И тогда нас, вляпавшихся в продукты общественного бытия, поддерживал, как горнист, Диксон, неудавшийся наш шестидесятник. Они так друг за другом и ходили: Елжа - Диксон. Бог, по Диксону, был вроде дощатого настила, мостков как возле озер: начинаясь от берега, тянутся через топь с сырой травой и жижей с полузатонувшими там министерствами, строевыми шагами и праздничными демонстрациями, выдвигаясь над поверхностью озера; там, у обрыва, может быть привязана лодка, а может и не быть. Насчет лодки ему, наверное, додумывать было лень или: мужик он конкретный, а установить этот штришок требует усилий и времени если не больше, чем все предыдущее - Диксон считал это эгоцентризмом, торчать же на себе отказывался категорически. Вот так. В жизни достаточно настильчика - им многое перекрывалось, да и удержаться бы на нем, скользеньком, провести с собой других, посидеть-покурить, болтая ногами над сырой бездной, лица освещающей бликами снизу, - разве мало? И не следует забывать, что собирались мы именно у Диксона. А что там у него в дальней комнате в конце анфилад, что там за картинки на стенах или какой-нибудь тяжелый, плохо спящий по ночам бесшумный механизм - какая разница.

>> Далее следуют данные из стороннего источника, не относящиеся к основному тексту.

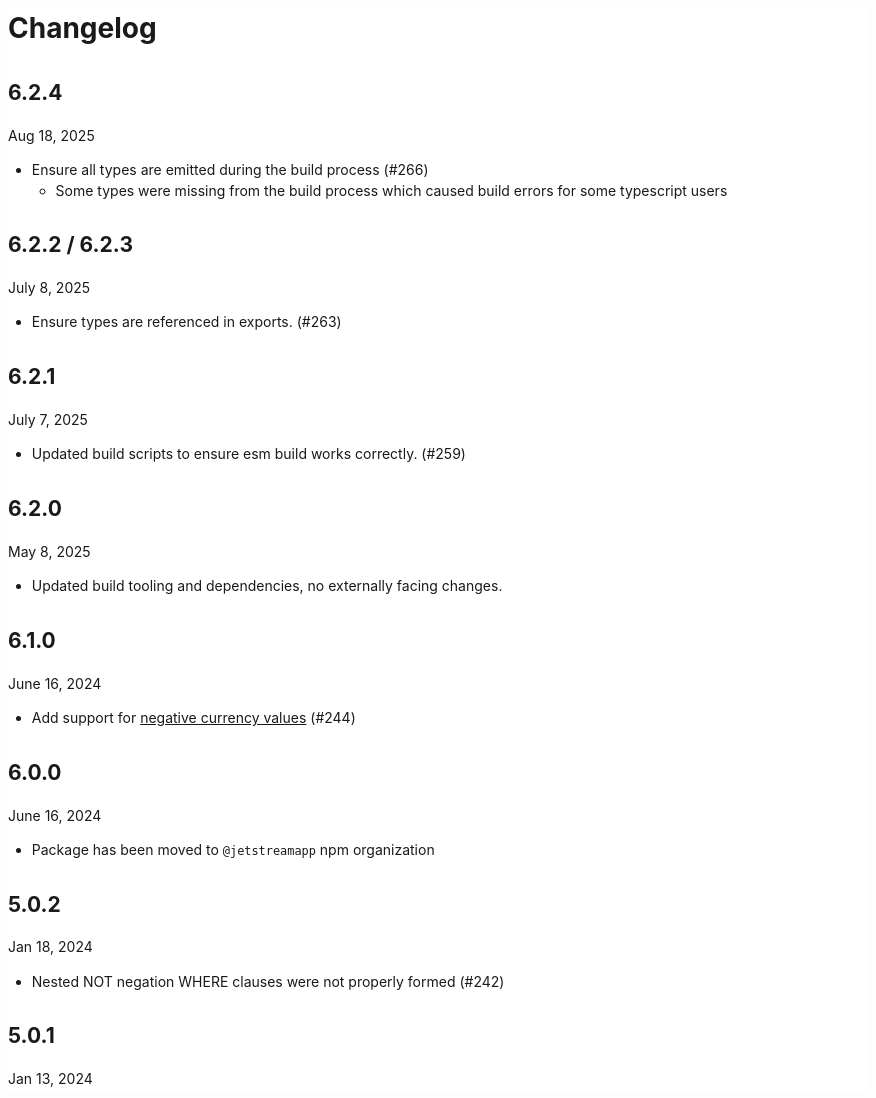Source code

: # Changelog

## 6.2.4

Aug 18, 2025

- Ensure all types are emitted during the build process (#266)
  - Some types were missing from the build process which caused build errors for some typescript users

## 6.2.2 / 6.2.3

July 8, 2025

- Ensure types are referenced in exports. (#263)

## 6.2.1

July 7, 2025

- Updated build scripts to ensure esm build works correctly. (#259)

## 6.2.0

May 8, 2025

- Updated build tooling and dependencies, no externally facing changes.

## 6.1.0

June 16, 2024

- Add support for [negative currency values](https://help.salesforce.com/s/articleView?id=release-notes.rn_api_soql.htm&release=250&type=5) (#244)

## 6.0.0

June 16, 2024

- Package has been moved to `@jetstreamapp` npm organization

## 5.0.2

Jan 18, 2024

- Nested NOT negation WHERE clauses were not properly formed (#242)

## 5.0.1

Jan 13, 2024
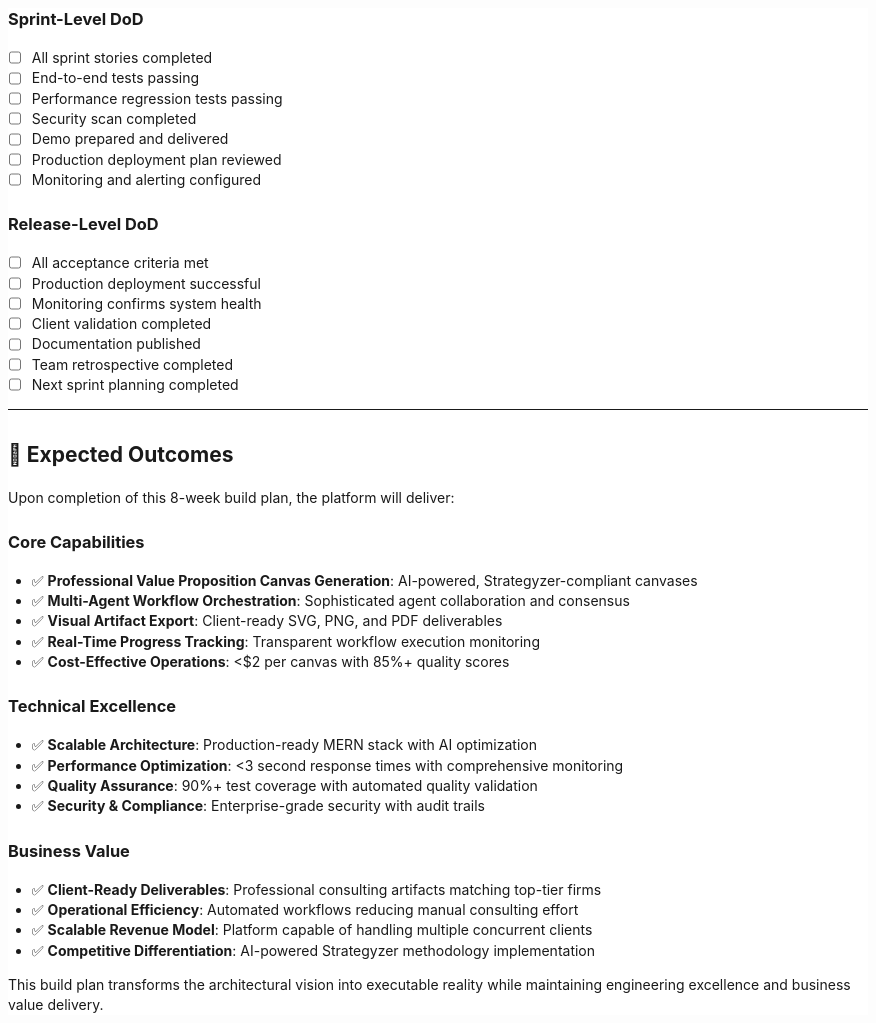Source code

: ### **Sprint-Level DoD**

- [ ] All sprint stories completed
- [ ] End-to-end tests passing
- [ ] Performance regression tests passing
- [ ] Security scan completed
- [ ] Demo prepared and delivered
- [ ] Production deployment plan reviewed
- [ ] Monitoring and alerting configured

### **Release-Level DoD**

- [ ] All acceptance criteria met
- [ ] Production deployment successful
- [ ] Monitoring confirms system health
- [ ] Client validation completed
- [ ] Documentation published
- [ ] Team retrospective completed
- [ ] Next sprint planning completed

---

## 🎉 Expected Outcomes

Upon completion of this 8-week build plan, the platform will deliver:

### **Core Capabilities**

- ✅ **Professional Value Proposition Canvas Generation**: AI-powered, Strategyzer-compliant canvases
- ✅ **Multi-Agent Workflow Orchestration**: Sophisticated agent collaboration and consensus
- ✅ **Visual Artifact Export**: Client-ready SVG, PNG, and PDF deliverables
- ✅ **Real-Time Progress Tracking**: Transparent workflow execution monitoring
- ✅ **Cost-Effective Operations**: <$2 per canvas with 85%+ quality scores

### **Technical Excellence**

- ✅ **Scalable Architecture**: Production-ready MERN stack with AI optimization
- ✅ **Performance Optimization**: <3 second response times with comprehensive monitoring
- ✅ **Quality Assurance**: 90%+ test coverage with automated quality validation
- ✅ **Security & Compliance**: Enterprise-grade security with audit trails

### **Business Value**

- ✅ **Client-Ready Deliverables**: Professional consulting artifacts matching top-tier firms
- ✅ **Operational Efficiency**: Automated workflows reducing manual consulting effort
- ✅ **Scalable Revenue Model**: Platform capable of handling multiple concurrent clients
- ✅ **Competitive Differentiation**: AI-powered Strategyzer methodology implementation

This build plan transforms the architectural vision into executable reality while maintaining engineering excellence and business value delivery.
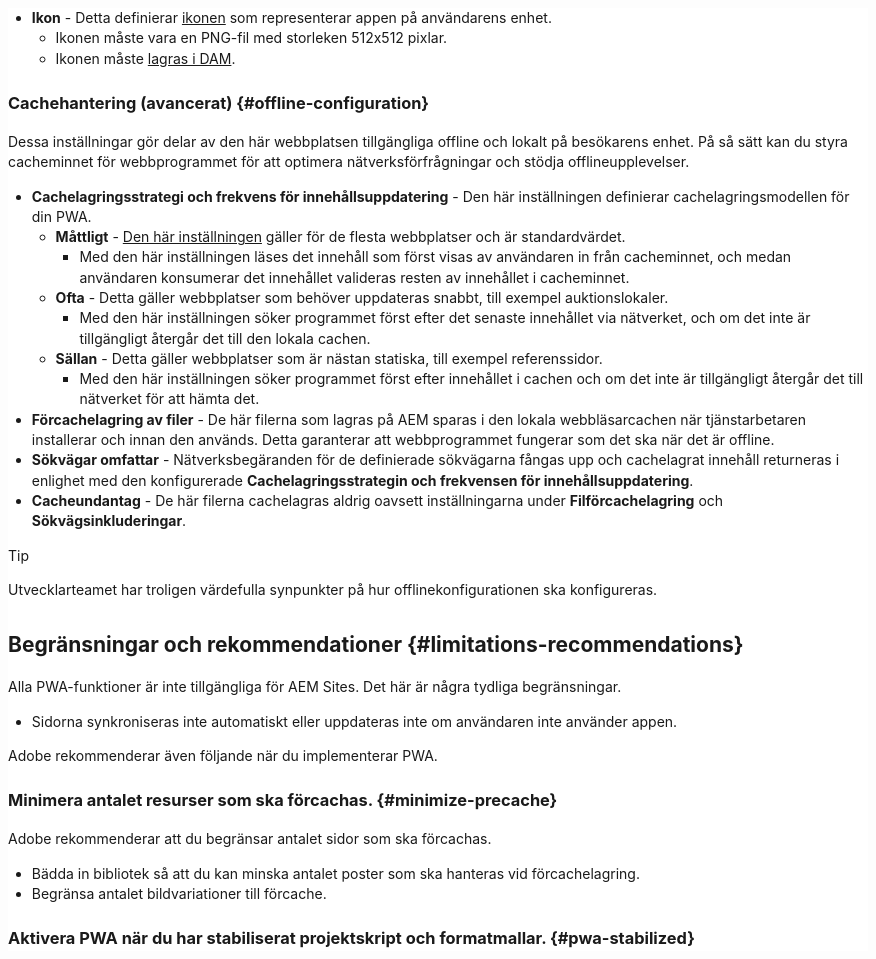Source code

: * **Ikon** - Detta definierar [ikonen](https://developer.mozilla.org/en-US/docs/Web/Manifest/icons) som representerar appen på användarens enhet.
   * Ikonen måste vara en PNG-fil med storleken 512x512 pixlar.
   * Ikonen måste [lagras i DAM](/help/assets/overview.md).

### Cachehantering (avancerat) {#offline-configuration}

Dessa inställningar gör delar av den här webbplatsen tillgängliga offline och lokalt på besökarens enhet. På så sätt kan du styra cacheminnet för webbprogrammet för att optimera nätverksförfrågningar och stödja offlineupplevelser.

* **Cachelagringsstrategi och frekvens för innehållsuppdatering** - Den här inställningen definierar cachelagringsmodellen för din PWA.
   * **Måttligt** - [Den här inställningen](https://web.dev/stale-while-revalidate/) gäller för de flesta webbplatser och är standardvärdet.
      * Med den här inställningen läses det innehåll som först visas av användaren in från cacheminnet, och medan användaren konsumerar det innehållet valideras resten av innehållet i cacheminnet.
   * **Ofta** - Detta gäller webbplatser som behöver uppdateras snabbt, till exempel auktionslokaler.
      * Med den här inställningen söker programmet först efter det senaste innehållet via nätverket, och om det inte är tillgängligt återgår det till den lokala cachen.
   * **Sällan** - Detta gäller webbplatser som är nästan statiska, till exempel referenssidor.
      * Med den här inställningen söker programmet först efter innehållet i cachen och om det inte är tillgängligt återgår det till nätverket för att hämta det.
* **Förcachelagring av filer** - De här filerna som lagras på AEM sparas i den lokala webbläsarcachen när tjänstarbetaren installerar och innan den används. Detta garanterar att webbprogrammet fungerar som det ska när det är offline.
* **Sökvägar omfattar** - Nätverksbegäranden för de definierade sökvägarna fångas upp och cachelagrat innehåll returneras i enlighet med den konfigurerade **Cachelagringsstrategin och frekvensen för innehållsuppdatering**.
* **Cacheundantag** - De här filerna cachelagras aldrig oavsett inställningarna under **Filförcachelagring** och **Sökvägsinkluderingar**.

>[!TIP]
>
>Utvecklarteamet har troligen värdefulla synpunkter på hur offlinekonfigurationen ska konfigureras.

## Begränsningar och rekommendationer {#limitations-recommendations}

Alla PWA-funktioner är inte tillgängliga för AEM Sites. Det här är några tydliga begränsningar.

* Sidorna synkroniseras inte automatiskt eller uppdateras inte om användaren inte använder appen.

Adobe rekommenderar även följande när du implementerar PWA.

### Minimera antalet resurser som ska förcachas. {#minimize-precache}

Adobe rekommenderar att du begränsar antalet sidor som ska förcachas.

* Bädda in bibliotek så att du kan minska antalet poster som ska hanteras vid förcachelagring.
* Begränsa antalet bildvariationer till förcache.

### Aktivera PWA när du har stabiliserat projektskript och formatmallar. {#pwa-stabilized}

Чем-то они - теперь лишь, вспоминая, - были схожи с Мартой: а тем-то и были схожи - как если бы вместо Диксона наши вечера вела сама его квартира со всеми чужими кошками-попугаями и постояльцами-ночевальщиками, которые и с нами сидели, и слушали, вроде, и понимали, слова вставляли, но при этом не самостоятельно, а оставаясь элементом самого Диксона; так и когда на острие лучика была Марта (Марфа, ББМ, Матрена, а звали ее - Люда), казалось, что ничего с нами не происходит вообще (происходило), а в Марте, это здравый смысл, который - на самом деле - никакой не общепринятый и не среднестатистический. Подкожное, обычно затаптываемое - наскучивает, насколько совместное с человеком, и от него тянет к абстракциям, которые судя по Марте - весьма слабо тащат жизнь. Что-то такое, категории такие и другие быть, возможно, должны, - по Марте - так есть они, и ладно, оставим их для умственных упражнений: в которых, помахав кулаками и выдыхаясь, застопоришься вопросом: "а о чем, собственно, речь?" Но, конечно, кабы все так просто - не было бы ее здесь, и жила бы она спокойно со своими многочисленными родственниками, не водила бы личную дружбу с Диксоном и не околачивалась бы, ночуя и обкуриваясь, в его апартаментах с Диксоновыми ребятами. И, тем более, не прибилась бы к нам - да и не прибилась, пришла, многое определив, в самом начале, сразу после Сен-Жермен.
Сен-Жермен. Самый загадочный персонаж наших взаимодействий. Окрещенная вначале Диксоном как Сен-Жермен-де-Лямермур по причине своего надменного вида и шикарной наглости, одевающаяся всегда, как в оперу или на прием в посольство, через месяц она благополучно утеряла скептическое де-Лямермур, ничего ему соответствующего в ней не оказалось. Ну, скажем, дома ее могло, конечно, отражать зеркало с золотой амальгамой, но никак уж не в золотенькой багетной раме.
Если попытаться взглянуть на нее отвлеченно и как бы со стороны и объективно, то в обиходном общении она была человеком весьма неприятным. Вряд ли ее можно было расстроить или растрогать. Она была красива, поэтому вокруг нее - в прочей жизни - ковылял хоровод мужиков разных достоинств, трудно сказать, как она с ними разбиралась; в семье проблем не было, взрослый сын, муж, с которым она ладила. Всех троих можно было часто встретить в концертах (короткий кивок, проходит мимо), но дома-то она была у нас, и бедные домогатели, поди, совершали групповые самоубийства, будучи не в силах постичь логику ее душевных движений. А и как им было понять, если весь мир в ее исполнении превращался в игру, да не безобидненькую - все предметы и связи наделялись ее смыслом: как, скажем, у ребенка: камень то ли зверь, то ли приятель, то ли грузовик, то ли небо. А Сен-Жермен осуществляла такие штучки не в частном, но в разделяемом с другими мире, который по ее мелкой прихоти шустро преобразовывался, да не надуманно: все это в нем, оказывалось, и было - все эти несуразные связи, когда произвольный разговор или действие вдруг хотят заполнить собой половину универсума, заставляя остальных - доводя которых в результате до нервного истощения - припомнить и всех своих прабабушек, и Адама, и что ел на завтрак, и Шкловского в бане, и как впервые узнал о смерти. Куда же ей было идти с такими склонностями, как не к нам - не могла же она обучать этому сына, тот, пожалуй, и спятил бы, не разобравшись между такой мамой и всеобщим средним.